* **WHAT THIS TASK INVOLVES**
Please copy every line from the records below that contains the string "padding".

Web page edit records
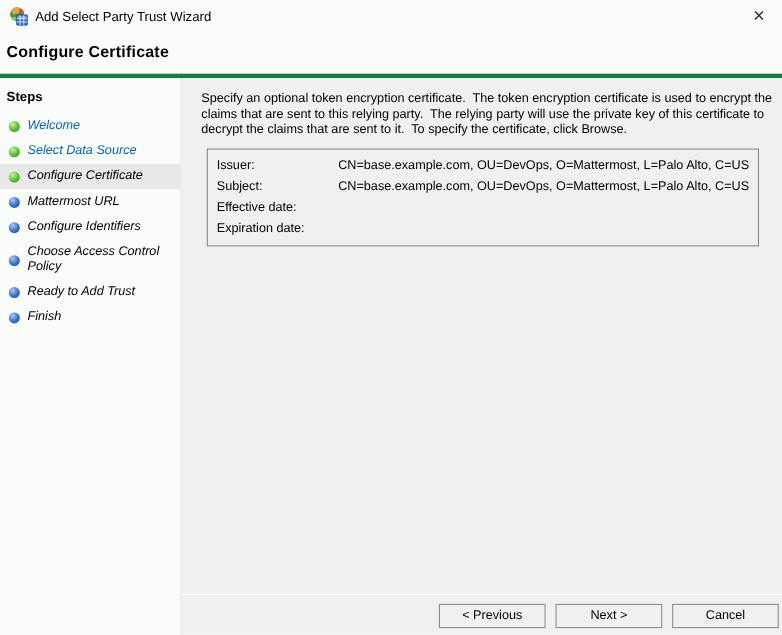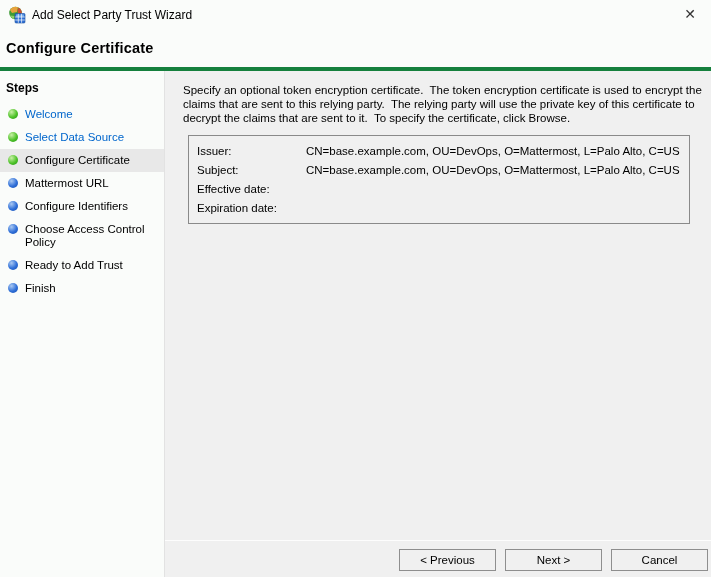--- a/index.html
+++ b/index.html
@@ -44,8 +44,8 @@
   }
   .steps-title { font-weight: bold; font-size: 12px; padding: 2px 6px 8px 6px; }
   .step {
-    display: flex; align-items: flex-start;
-    padding: 5px 4px 5px 8px; line-height: 13px;
+    display: flex; align-items: center;
+    padding: 5px 4px 5px 8px; line-height: 13px; font-style: italic;
   }
   .step .bullet {
     flex: 0 0 10px; width: 10px; height: 10px; border-radius: 50%;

* **THE ANSWER**
   .steps-title { font-weight: bold; font-size: 12px; padding: 2px 6px 8px 6px; }
-    padding: 5px 4px 5px 8px; line-height: 13px;
+    padding: 5px 4px 5px 8px; line-height: 13px; font-style: italic;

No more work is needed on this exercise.